Token Usage Tracker
PassAudited by ClawScan on May 1, 2026.
Overview
The skill appears purpose-aligned and benign, but it creates local token-usage logs and includes optional background-service setup that users should review before enabling.
This skill is reasonable for local token tracking. Before installing, review the Python scripts, set the log folder deliberately, protect or rotate the token log if usage metadata is sensitive, and do not rely on the interceptor or summarizer as a secret-redaction tool. Only enable the systemd service if you intentionally want a background process, and edit its user and path first.
Findings (4)
Artifact-based informational review of SKILL.md, metadata, install specs, static scan signals, and capability signals. ClawScan does not execute the skill or run runtime probes.
Installation mistakes or unreviewed local placement could affect where logs are written or whether the interceptor runs as intended.
The skill contains runnable scripts but relies on manual installation rather than a declared install mechanism. This is disclosed and not inherently unsafe, but users need to review and place the scripts themselves.
No install spec — this is an instruction-only skill. Code file presence: 6 code file(s)

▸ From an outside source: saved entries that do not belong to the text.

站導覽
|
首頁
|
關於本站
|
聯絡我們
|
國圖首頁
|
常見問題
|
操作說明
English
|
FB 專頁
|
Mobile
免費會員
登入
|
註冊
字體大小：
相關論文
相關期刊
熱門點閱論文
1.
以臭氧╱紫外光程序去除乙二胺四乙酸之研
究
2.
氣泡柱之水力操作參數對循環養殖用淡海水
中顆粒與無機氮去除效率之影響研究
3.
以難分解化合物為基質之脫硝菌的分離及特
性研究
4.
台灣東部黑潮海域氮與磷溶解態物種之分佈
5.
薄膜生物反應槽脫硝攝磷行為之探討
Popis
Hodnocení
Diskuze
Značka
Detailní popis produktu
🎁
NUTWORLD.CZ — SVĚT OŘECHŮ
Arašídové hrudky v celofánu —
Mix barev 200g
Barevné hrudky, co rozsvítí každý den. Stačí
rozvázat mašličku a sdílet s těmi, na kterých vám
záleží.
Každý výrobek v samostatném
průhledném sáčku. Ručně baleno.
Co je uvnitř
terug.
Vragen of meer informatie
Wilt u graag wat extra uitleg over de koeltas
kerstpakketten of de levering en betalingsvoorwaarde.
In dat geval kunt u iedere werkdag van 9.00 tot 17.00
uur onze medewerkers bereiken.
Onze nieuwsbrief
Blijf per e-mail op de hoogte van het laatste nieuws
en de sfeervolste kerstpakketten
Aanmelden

Review the included scripts and configuration before copying them into a workspace, and keep installation limited to the scripts you actually need.
The log can reveal usage history and model activity on the local machine, even though it does not log prompt or completion text in the provided code.
The tracker persistently writes per-call metadata such as call IDs, model names, token counts, and timestamps to a local JSONL log.
LOG_FOLDER.mkdir(parents=True, exist_ok=True) LOG_PATH = LOG_FOLDER / 'token_log.jsonl' ... f.write(json.dumps(entry, ensure_ascii=False) + '\n')
Choose an appropriate log folder, protect file permissions, and periodically delete or rotate logs if usage metadata is sensitive.
If users assume the interceptor redacts sensitive context before model use, sensitive text could still remain in the returned message.
The interceptor returns a shallow copy of the original message and does not remove a context field if one is present. This matters because the documentation uses sanitization/compression language, but the provided interceptor is mainly a logging/timestamp helper.
m = dict(msg) # shallow copy ... # Here we forward logging info only ... return m
Treat this as token-accounting and optional compression tooling, not as a privacy redaction layer; redact secrets separately before sending context to an LLM.
If enabled, the interceptor could keep running in the background and the hard-coded example user/path may be inappropriate for the installer’s system.
The included systemd unit is an example of a long-running background service that would restart on failure and run after boot if manually installed.
User=gerhard ExecStart=/usr/bin/python3 /path/to/token_interceptor.py Restart=on-failure WantedBy=multi-user.target
Enable the service only if continuous interception is intended, and edit the User and ExecStart values to the correct least-privileged account and reviewed script path.